Solo pochi giorni prima del rapimento di Giuliana a Baghdad, si era concluso uno straordinario Forum sociale mondiale, a Porto Alegre, completamente ignorato dai grandi mezzi di comunicazione.
Giuliana, che é una pacifista da tutta la vita, era in Iraq per il suo giornale, altrettanto schierato con la pace, per testimoniare e raccontare le verità che la propaganda liberista e imperiale seppellisce insieme alle sue vittime. Ad esempio, la tragica vicenda di Falluja, città martire dell’occupazione militare. Ora ci dicono che il sacrificio di Falluja, e un paese vittima di terrorismi di ogni tipo, sono il prezzo da pagare per “la democrazia”. Siamo certi che si sia trattato di una gigantesca operazione di marketing politico, in cui il peso meno rilevante ce l’ha l’effettivo bisogno degli iracheni di decidere del loro futuro, e a loro modo. Ma Giuliana, questo, non ha potuto scriverlo. Né Florence. E nemmeno i giornalisti “embedded” che bivaccano negli alberghi, ascoltando e guardando solo quel che le truppe di occupazione vogliono far loro vedere e sentire.

Il movimento globale non ha fermato la guerra, non ha nemmeno procurato acqua potabile alle centinaia di milioni che non l’hanno, né ha sottratto la scuola dal mercato dei servizi, non ha creato una Unione europea realmente democratica e non ha cancellato la fame.
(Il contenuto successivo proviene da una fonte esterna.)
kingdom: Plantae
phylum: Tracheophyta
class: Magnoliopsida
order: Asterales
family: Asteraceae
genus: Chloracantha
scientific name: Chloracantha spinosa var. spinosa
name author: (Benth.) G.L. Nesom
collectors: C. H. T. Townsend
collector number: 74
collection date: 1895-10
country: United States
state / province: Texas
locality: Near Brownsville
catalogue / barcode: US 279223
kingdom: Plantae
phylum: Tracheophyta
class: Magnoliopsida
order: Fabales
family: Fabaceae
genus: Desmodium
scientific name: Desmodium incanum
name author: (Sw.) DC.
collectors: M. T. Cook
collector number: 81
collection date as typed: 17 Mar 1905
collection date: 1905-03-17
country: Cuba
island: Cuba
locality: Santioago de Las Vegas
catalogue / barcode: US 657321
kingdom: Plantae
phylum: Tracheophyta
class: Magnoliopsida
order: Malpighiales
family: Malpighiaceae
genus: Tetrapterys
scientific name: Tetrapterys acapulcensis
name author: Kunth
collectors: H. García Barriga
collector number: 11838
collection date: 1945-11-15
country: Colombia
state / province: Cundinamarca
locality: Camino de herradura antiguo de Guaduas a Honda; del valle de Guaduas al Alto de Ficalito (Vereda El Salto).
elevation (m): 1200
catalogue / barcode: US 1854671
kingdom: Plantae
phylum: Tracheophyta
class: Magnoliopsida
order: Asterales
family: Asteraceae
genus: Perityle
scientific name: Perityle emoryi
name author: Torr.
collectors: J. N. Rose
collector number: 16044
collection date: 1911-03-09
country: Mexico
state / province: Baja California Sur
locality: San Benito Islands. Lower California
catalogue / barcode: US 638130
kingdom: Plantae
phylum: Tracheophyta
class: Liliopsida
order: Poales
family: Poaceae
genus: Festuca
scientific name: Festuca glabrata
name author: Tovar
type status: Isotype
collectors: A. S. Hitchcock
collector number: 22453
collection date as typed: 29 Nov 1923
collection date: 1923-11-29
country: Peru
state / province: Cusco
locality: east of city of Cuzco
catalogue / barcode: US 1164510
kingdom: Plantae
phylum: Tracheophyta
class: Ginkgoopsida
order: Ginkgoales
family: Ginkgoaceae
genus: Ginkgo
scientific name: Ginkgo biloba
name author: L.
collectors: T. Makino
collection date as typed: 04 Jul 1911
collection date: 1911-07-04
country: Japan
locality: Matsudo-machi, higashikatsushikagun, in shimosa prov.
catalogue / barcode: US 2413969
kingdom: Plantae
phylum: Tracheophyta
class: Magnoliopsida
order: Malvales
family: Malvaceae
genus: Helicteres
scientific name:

Paradossalmente, é quel che i governi e le grandi istituzioni internazionali dovrebbero fare, che non fanno e rimandano all’infinito nel tempo, mentre guerra, sete, fame e commercializzazione di ogni aspetto della vita dilagano. E ne danno colpa a chi grida, documenta, si adopera per cercare rimedi.

Nemmeno Giuliana e Florence hanno rovesciato l’iniqua agenda dei grandi media. Ma ci stanno lavorando. Anche con le loro vite appese a un filo, nelle mani di chissà chi, ci fanno sapere che il solo scopo per cui vale la pena di vivere è cercare rispetto per l’umanità. Sono parole grosse, ma ci sono momenti in cui la nostra sobrietà deve saper riconoscere la sostanza degli eventi. In questo caso è: loro stanno facendo la guerra, noi la pace.